L’assurance dommages-ouvrage est souscrite par le maître d’ouvrage qui en est le bénéficiaire alors que l’assurance RC décennale est souscrite par l’entrepreneur.

 

L’entrepreneur a assujetti, au terme de l’article L243-2al1 du code des assurances, à une obligation d’assurance RC décennale. Une attestation d’assurance est d’ailleurs délivrée par l’assureur RC décennale, afin que la réalité de la souscription puisse être vérifiée par le maître d’ouvrage.

 

La période légale d'application de cette garantie obligatoire suivra le même sort juridique dans le temps que cette responsabilité ; ainsi, la durée de la garantie débute à la date de la réception des travaux (Cass. 3e civ., 11 mai 2000 : Bull. civ. 2000, III, n° 101) pour s'achever à l'expiration du délai de dix ans fixé par l'article 2270 du Code civil (Cass. 3e civ., 17 juill. 1992, n° 88-13.699 : JurisData n° 1992-001765 ; Resp. civ. et assur. 1992, comm. 456 ; RGAT 1992, p. 887, note H. Périnet-Marquet ; Bull. civ. 2005, III, n° 13).

 

Le maître d’ouvrage, bénéficiaire de la garantie décennale mais tiers au contrat d’assurance RC Décennale, dispose d’une action directe contre cet assureur car il dispose d’un privilège sur l’indemnité d’assurance (Art L12461 à L124-5 du Code des assurances)

 

Cette action directe  du tiers-victime/maître d’ouvrage exercée à l'encontre de l'assureur de responsabilité décennale se prescrit par le même délai que celui de l'action de la victime contre le responsable (Cass. 1re civ., 4 févr. 2003, n° 99-15.717 ; JurisData n° 2003-017455 ; Bull. civ. 2003, I, n° 36 ; RGDA 2003, p. 344, note L. Mayaux ; RTD civ. 2003, p. 298, chron. J. Mestre et B. Fagès et, même revue p. 512, chron. P. Jourdain)

 

Ainsi l’action directe du maître de l’ouvrage contre l’assureur de responsabilité civile décennale se prescrit dans le même délai que son action contre l’assuré, soit dans un délai de dix années à compter de la réception de l’ouvrage.

 

Cette action directe peut cependant être prolongée  tant que l'assureur reste exposé au recours de son assuré (Cass. 1re civ., 11 mars 1986, n° 84-14.979 : JurisData n° 1986-700464 ; Bull. civ. 1986, I, n° 57 ; RGAT 1986, p. 354, note J. Bigot)

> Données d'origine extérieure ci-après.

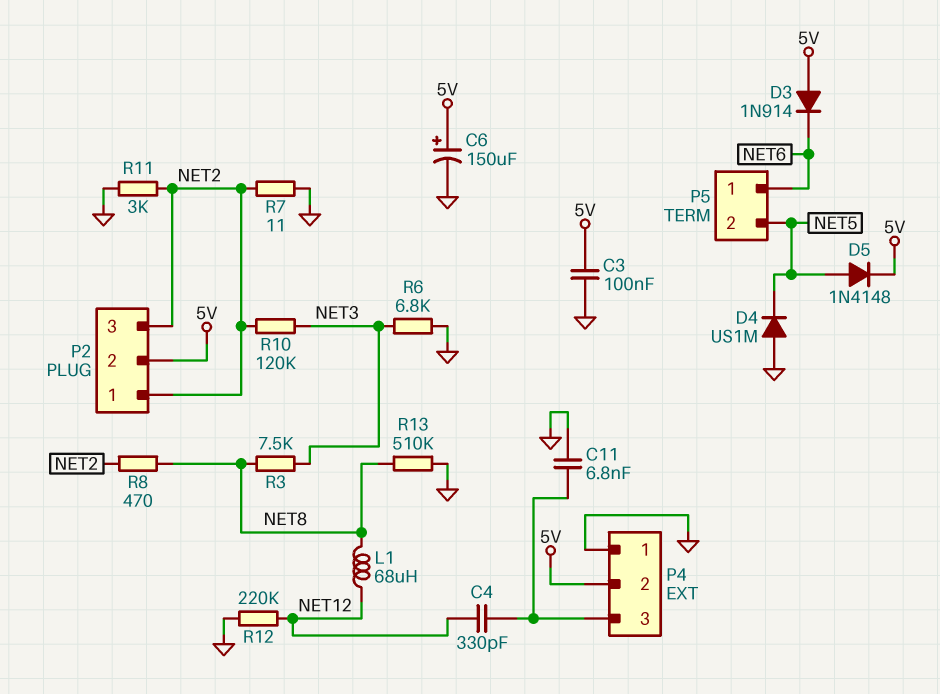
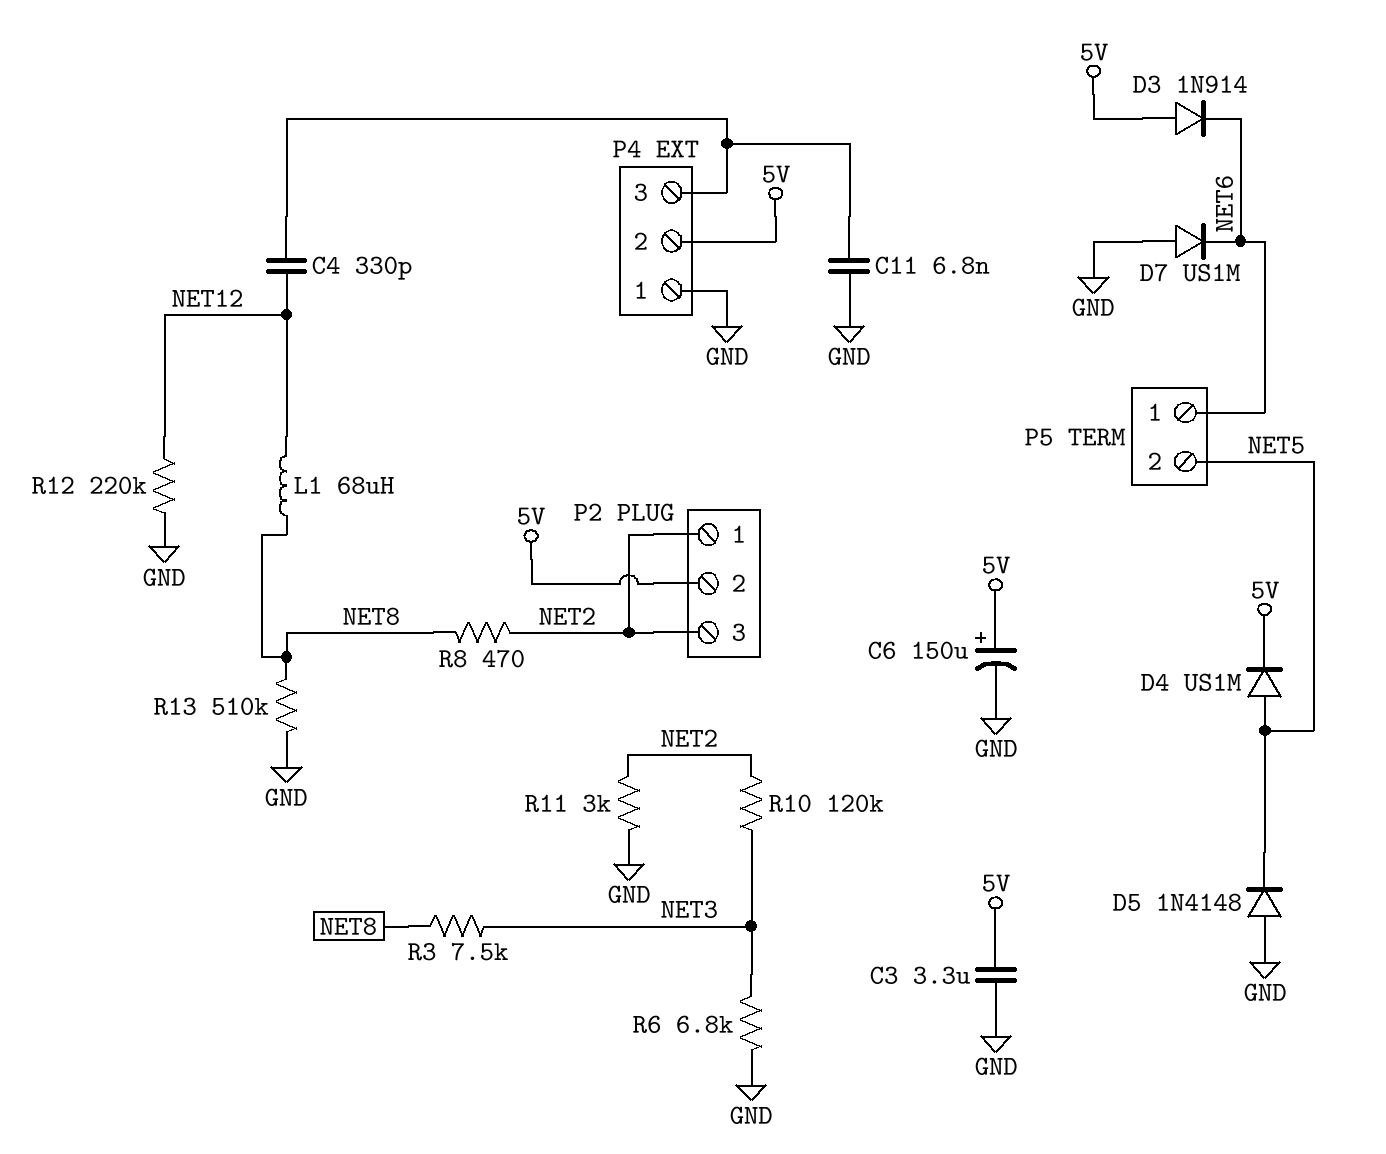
C3: 100nF (5V, GND) -> 3.3uF (5V, GND)
D4: diode US1M (A GND, K NET5) -> diode US1M (A NET5, K 5V)
D5: diode 1N4148 (A NET5, K 5V) -> diode 1N4148 (A GND, K NET5)
D7: none -> diode US1M (A GND, K NET6)
R7: 11 (GND, NET2) -> none

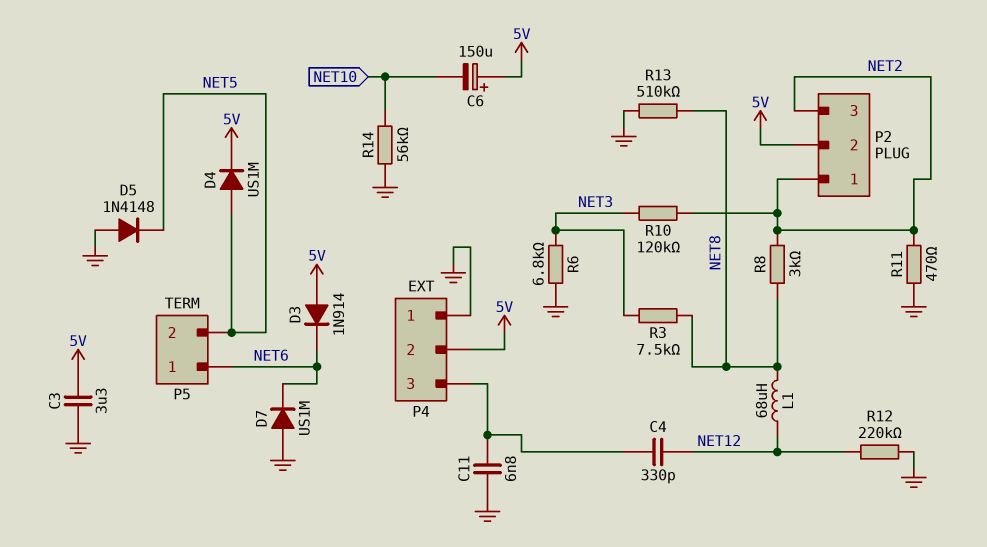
C6: 150uF (plus 5V, minus GND) -> 150uF (plus 5V, minus NET10)
R8: 470 (NET2, NET8) -> 3k (NET2, NET8)
R11: 3k (GND, NET2) -> 470 (GND, NET2)
R14: none -> 56k (GND, NET10)

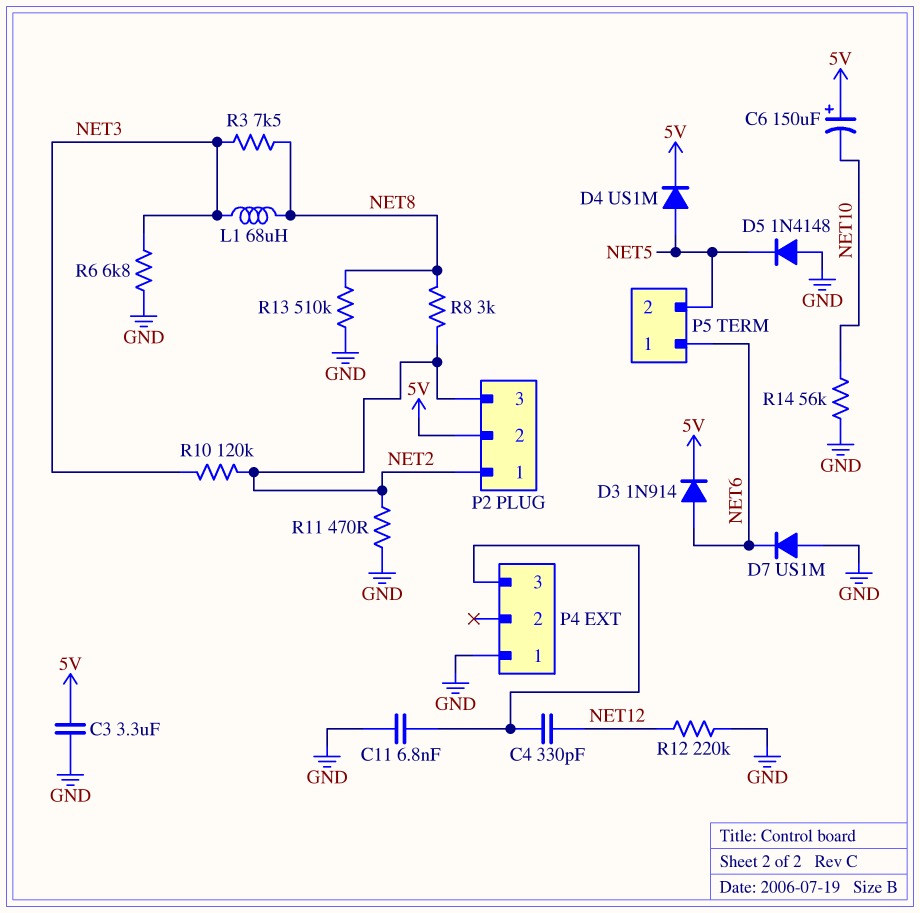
D3: diode 1N914 (A 5V, K NET6) -> diode 1N914 (A NET6, K 5V)
L1: 68uH (NET8, NET12) -> 68uH (NET3, NET8)
P4 pin 2: 5V -> none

En application de l’article L. 114-1 du code des assurances, ce délai de 10 années pourra donc exceptionnellement être « augmenté » de deux années à la double condition que :

  • L’entrepreneur assuré ait été mis en cause préalablement à l’expiration du délai décennal,
  • L’action directe ait précisément été mise en oeuvre dans un délai de deux ans à compter de cette mise en cause


Il en découle que, le maître d’ouvrage peut agir directement à l’encontre de l’assureur :

  • Tout au long du délai pendant lequel il peut agir contre l’auteur du dommage.
  • Au-delà même de ce délai mais à la condition alors que l’assureur soit encore exposé au recours de son assuré (Civ. 1, 7 octobre 1992, inédit titré, n° 90-12629).